Conservatives and campaigners for the right to drive would at least agree on this: Allowing women to drive is about more than getting from point A to point B. It’s a symbol of more profound changes that could fundamentally alter Saudi society. For conservatives, who believe it is ordained by God that women stay in the home and take care of the family, it means a loss of control over women’s lives and the acceptance of their greater independence. For some women’s-rights campaigners, driving is a stepping-stone to other freedoms.
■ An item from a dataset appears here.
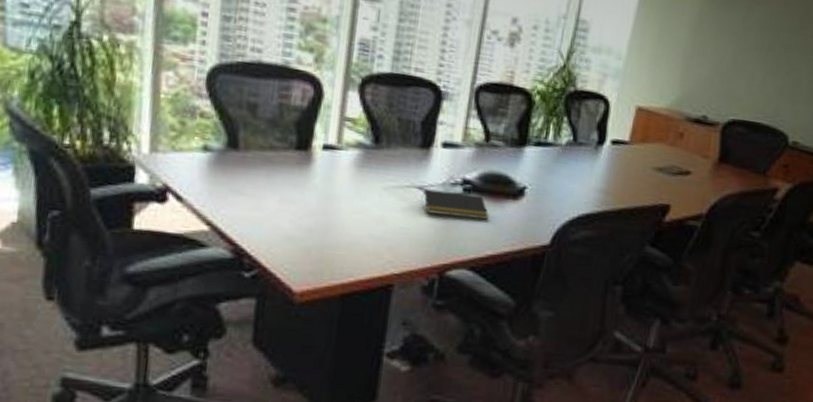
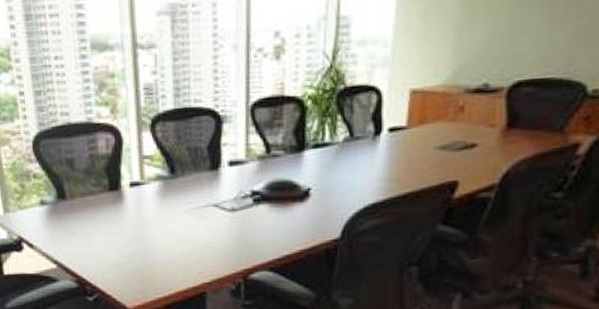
notepad: present [422,188,488,220] -> none [218,202,279,227]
At present, Saudi women cannot leave the country without permission from a male guardian. They cannot take out loans without having two men vouch for their identity, even if they carry government-issued IDs. Custody laws automatically favor the father. Tackling those issues is far more difficult than taking on the prohibition on driving, says Fawzia al-Bakr, one of the original Drivers in 1990. “Driving means access, mobility and empowerment, and from there we can chip away at the bigger issues,” she says. “If we can drive, anything is possible.”
Not all activists agree. “The domino effect doesn’t work in Saudi Arabia,” says Muna AbuSulayman, who recently gave a talk at a forum on women’s rights in Saudi Arabia. She fears that allowing women to drive would simply become a sop to the demands of Western governments and Saudi liberals without fundamentally altering women’s role in society. “You have to wonder, What’s the point of being able to drive if you can’t leave the country on your own? Women in many instances are treated like second-class citizens, children almost. All these core issues have to be dealt with first. And if we check the driving box off, they won’t be.”
A better solution, says Najla Hariri, an unassuming housewife in Jidda, on the country’s west coast, is to stop making a fuss. Her husband, a pilot, is often away. And if the family driver doesn’t turn up for work, she takes the car keys. She doesn’t see herself as particularly brave or heroic. “I am just a mother taking my kids to school. I am not trying to challenge the government,” she says with a shrug. “I just got tired of waiting.”
Social change, Hariri seems to be saying, doesn’t always have to come from campaigns or conflict. Sometimes it creeps in when one woman decides to do something without asking for permission. Or when another gets a traffic ticket instead of a prison sentence.